Supernovae offer the unique possibility to probe diffuse extra-galactic sightlines via observation of the optical transitions of atoms, molecules and the diffuse interstellar bands (DIBs). Through optical spectroscopy the presence of (complex) molecules in distant galaxies can be established and used to derive local physical conditions of the interstellar medium (ISM). High resolution optical (3300-6800Å) spectra of
SN2006X at different phase obtained with UVES on the VLT were reduced and analysed. In addition to previously detected atomic (NaI and CaII) and molecular (CN) transitions we present detections of DIBs (λλ6196, 6283), diatomic molecules (CH, CH
+) and neutral atoms (CaI) in the spectra of
SN2006X taken at different phases (at 2 days before and 14 and 61 days after the brightness maximum).

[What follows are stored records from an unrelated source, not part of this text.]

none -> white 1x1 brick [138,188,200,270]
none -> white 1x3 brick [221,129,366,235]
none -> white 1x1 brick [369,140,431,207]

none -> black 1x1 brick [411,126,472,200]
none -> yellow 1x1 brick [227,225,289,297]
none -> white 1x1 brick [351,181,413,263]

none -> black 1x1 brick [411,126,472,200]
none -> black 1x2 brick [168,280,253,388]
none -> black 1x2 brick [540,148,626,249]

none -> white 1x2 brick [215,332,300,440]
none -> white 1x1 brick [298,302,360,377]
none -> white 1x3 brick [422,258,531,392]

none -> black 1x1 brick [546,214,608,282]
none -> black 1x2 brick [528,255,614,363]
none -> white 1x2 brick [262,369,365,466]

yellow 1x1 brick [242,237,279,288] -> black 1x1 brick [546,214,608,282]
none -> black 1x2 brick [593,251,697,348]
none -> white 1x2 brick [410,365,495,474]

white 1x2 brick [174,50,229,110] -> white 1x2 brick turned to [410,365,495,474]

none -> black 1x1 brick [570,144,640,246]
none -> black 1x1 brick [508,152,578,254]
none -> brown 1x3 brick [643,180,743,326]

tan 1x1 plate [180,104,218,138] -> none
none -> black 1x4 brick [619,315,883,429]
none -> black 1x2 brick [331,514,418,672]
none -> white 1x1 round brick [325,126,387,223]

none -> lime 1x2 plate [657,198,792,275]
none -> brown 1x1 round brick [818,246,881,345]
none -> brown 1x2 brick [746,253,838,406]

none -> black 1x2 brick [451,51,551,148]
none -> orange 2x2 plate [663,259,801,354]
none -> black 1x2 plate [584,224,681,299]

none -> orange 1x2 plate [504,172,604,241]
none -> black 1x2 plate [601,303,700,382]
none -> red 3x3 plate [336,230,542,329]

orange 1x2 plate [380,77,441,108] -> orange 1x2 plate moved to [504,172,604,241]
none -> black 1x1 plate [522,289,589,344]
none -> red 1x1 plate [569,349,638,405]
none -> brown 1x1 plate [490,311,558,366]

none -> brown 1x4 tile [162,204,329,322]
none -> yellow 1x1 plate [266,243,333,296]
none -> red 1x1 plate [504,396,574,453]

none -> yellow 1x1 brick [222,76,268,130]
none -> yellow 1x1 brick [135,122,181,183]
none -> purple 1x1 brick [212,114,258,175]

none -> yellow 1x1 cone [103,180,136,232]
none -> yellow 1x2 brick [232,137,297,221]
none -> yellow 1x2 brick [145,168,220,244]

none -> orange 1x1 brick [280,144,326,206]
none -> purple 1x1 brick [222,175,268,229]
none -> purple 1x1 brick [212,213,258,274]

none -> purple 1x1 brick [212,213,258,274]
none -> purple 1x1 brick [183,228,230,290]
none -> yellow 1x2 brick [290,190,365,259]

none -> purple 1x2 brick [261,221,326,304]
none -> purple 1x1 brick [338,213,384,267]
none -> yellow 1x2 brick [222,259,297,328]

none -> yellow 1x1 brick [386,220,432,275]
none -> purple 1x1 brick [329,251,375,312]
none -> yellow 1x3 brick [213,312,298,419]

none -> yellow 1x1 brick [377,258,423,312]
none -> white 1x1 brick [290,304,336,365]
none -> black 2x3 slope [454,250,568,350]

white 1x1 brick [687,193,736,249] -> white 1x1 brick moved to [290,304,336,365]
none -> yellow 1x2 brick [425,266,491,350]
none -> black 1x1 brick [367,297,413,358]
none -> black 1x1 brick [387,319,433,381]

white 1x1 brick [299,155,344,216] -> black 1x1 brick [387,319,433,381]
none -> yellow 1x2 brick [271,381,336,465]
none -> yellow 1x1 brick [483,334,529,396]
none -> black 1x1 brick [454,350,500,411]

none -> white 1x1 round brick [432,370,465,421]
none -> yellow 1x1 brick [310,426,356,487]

An analysis of the absorption profiles shows no variation between phases in the abundance, nor the central velocities (within 3σ error bars) of the (dense) gas tracers (CH, CH
+ and CaI) and the DIBs. This is consistent with the conclusion in the literature that
SN2006X exploded behind a dense interstellar cloud (inferred from strong atomic sodium and calcium lines and CN transitions) which caused strong photometric reddening but whose material was not directly affected by the supernova explosion. The CH and CN column densities correspond to a reddening of one magnitude following the Galactic correlation derived previously. The λλ6196 and 6283 lines detected in the
M100 ISM are under-abundant by factor of 2.5 to 3.5 (assuming a visual extinction of ∼2mag) compared to the average Galactic ISM relationship. Upper limits for λλ6379 and 6613 show that these are at least a factor of seven weaker. Therefore, the Galactic DIB-reddening relation does not seem to hold in
M100, although the lower gas-to-dust ratio may further reduce this discrepancy.